## Set tasks
1 - List the three parties that, according to the New Year's resolutions column, might have made resolutions one through three.
2 - In the New Year's resolutions column, after how many days will some resolutions be made again?
3 - Reproduce the part of the New Year's resolutions column that begins at the words "Resolution one: Bill" and ends after the words "of dangerous overtaking.".

— START OF Document excerpt —

OK, you’ve now begun to break those resolutions you made last Thursday midnight. Some you’ve forgotten. Some you wish you’d never made. Some you will make again 361 days hence.
That’s the good thing about New Year’s Eve: it comes round once a year. You get another go.
Here are 13 other resolutions that might have been made on Thursday — or might not.
Resolution one: Bill English’s Infrastructure Advisory Board might have resolved to urge him quickly to build hundreds of passing lanes on main roads, a cheap way to lower frustration and reduce the attraction of dangerous overtaking.
Resolution two: The Australian government might have resolved to respect science and the free trade agreement and New Zealand and let its citizens eat our apples.
Resolution three: Business and life coaches might have resolved to notice that people cannot live beyond their capacity — “if you can dream it, you can do it” makes me an All Black — and that for most simplistic homilies there is an opposite: a black spot on a white sheet of paper does indeed attract the eye (a consulting whizz’s metaphor for pessimism) but so, too, does a white spot on a black sheet attract the eye (so are we optimists, after all?).

— END OF Document excerpt —
— START OF Given data —

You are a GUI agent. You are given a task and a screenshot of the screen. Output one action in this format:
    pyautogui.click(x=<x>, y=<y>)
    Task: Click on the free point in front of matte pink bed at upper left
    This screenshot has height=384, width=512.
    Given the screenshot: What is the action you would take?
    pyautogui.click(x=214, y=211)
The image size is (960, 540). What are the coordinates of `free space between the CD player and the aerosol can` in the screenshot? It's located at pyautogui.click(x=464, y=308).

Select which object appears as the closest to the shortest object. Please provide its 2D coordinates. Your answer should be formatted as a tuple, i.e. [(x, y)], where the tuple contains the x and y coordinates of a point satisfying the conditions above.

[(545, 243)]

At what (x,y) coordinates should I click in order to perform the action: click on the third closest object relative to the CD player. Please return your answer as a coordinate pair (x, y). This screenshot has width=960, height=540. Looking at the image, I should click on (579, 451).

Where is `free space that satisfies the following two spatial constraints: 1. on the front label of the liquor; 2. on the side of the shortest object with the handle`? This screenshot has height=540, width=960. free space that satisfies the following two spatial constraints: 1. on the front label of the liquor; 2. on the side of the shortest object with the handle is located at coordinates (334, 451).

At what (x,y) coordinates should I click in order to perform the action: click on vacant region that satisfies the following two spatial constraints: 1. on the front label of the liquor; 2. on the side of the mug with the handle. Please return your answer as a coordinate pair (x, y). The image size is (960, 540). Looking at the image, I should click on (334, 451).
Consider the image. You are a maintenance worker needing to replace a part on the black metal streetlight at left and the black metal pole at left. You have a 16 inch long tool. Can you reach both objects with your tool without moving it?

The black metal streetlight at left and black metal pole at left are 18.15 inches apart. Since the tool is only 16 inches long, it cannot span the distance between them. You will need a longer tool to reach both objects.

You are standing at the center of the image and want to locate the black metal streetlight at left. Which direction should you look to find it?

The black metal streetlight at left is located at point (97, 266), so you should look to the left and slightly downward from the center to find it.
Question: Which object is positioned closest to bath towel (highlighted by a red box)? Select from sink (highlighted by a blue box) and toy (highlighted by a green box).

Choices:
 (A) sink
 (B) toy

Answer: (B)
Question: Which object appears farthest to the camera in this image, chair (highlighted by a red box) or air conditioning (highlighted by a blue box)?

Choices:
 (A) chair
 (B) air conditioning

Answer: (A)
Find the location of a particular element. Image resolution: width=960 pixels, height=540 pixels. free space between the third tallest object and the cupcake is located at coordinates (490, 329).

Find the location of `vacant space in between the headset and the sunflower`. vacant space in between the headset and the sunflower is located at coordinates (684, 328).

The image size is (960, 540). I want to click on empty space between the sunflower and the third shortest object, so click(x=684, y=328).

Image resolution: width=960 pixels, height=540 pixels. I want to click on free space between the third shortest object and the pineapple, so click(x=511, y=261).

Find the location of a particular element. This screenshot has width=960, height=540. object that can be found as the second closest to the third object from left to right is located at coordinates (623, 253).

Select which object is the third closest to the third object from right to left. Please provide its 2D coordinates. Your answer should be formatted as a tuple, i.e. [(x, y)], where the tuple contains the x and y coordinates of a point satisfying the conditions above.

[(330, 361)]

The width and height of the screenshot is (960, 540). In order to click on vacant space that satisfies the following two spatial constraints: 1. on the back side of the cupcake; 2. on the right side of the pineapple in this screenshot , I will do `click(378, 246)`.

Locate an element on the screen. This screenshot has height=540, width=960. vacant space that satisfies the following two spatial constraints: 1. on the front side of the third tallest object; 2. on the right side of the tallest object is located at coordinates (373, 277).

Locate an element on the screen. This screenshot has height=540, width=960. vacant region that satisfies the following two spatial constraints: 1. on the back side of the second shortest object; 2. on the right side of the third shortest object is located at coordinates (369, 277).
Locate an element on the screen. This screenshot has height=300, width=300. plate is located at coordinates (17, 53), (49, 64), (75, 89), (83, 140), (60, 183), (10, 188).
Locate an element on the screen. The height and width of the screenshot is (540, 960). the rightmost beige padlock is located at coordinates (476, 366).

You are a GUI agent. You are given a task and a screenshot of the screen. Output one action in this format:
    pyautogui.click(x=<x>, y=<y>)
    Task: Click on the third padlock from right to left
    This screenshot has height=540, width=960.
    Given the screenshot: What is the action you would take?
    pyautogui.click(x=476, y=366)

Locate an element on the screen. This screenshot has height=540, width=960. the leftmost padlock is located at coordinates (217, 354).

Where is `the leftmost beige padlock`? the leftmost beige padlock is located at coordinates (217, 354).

— END OF Given data —

## Results of the exercise
1 - Bill English's Infrastructure Advisory Board; the Australian government; business and life coaches

2 - 361 days

3 -
Resolution one: Bill English’s Infrastructure Advisory Board might have resolved to urge him quickly to build hundreds of passing lanes on main roads, a cheap way to lower frustration and reduce the attraction of dangerous overtaking.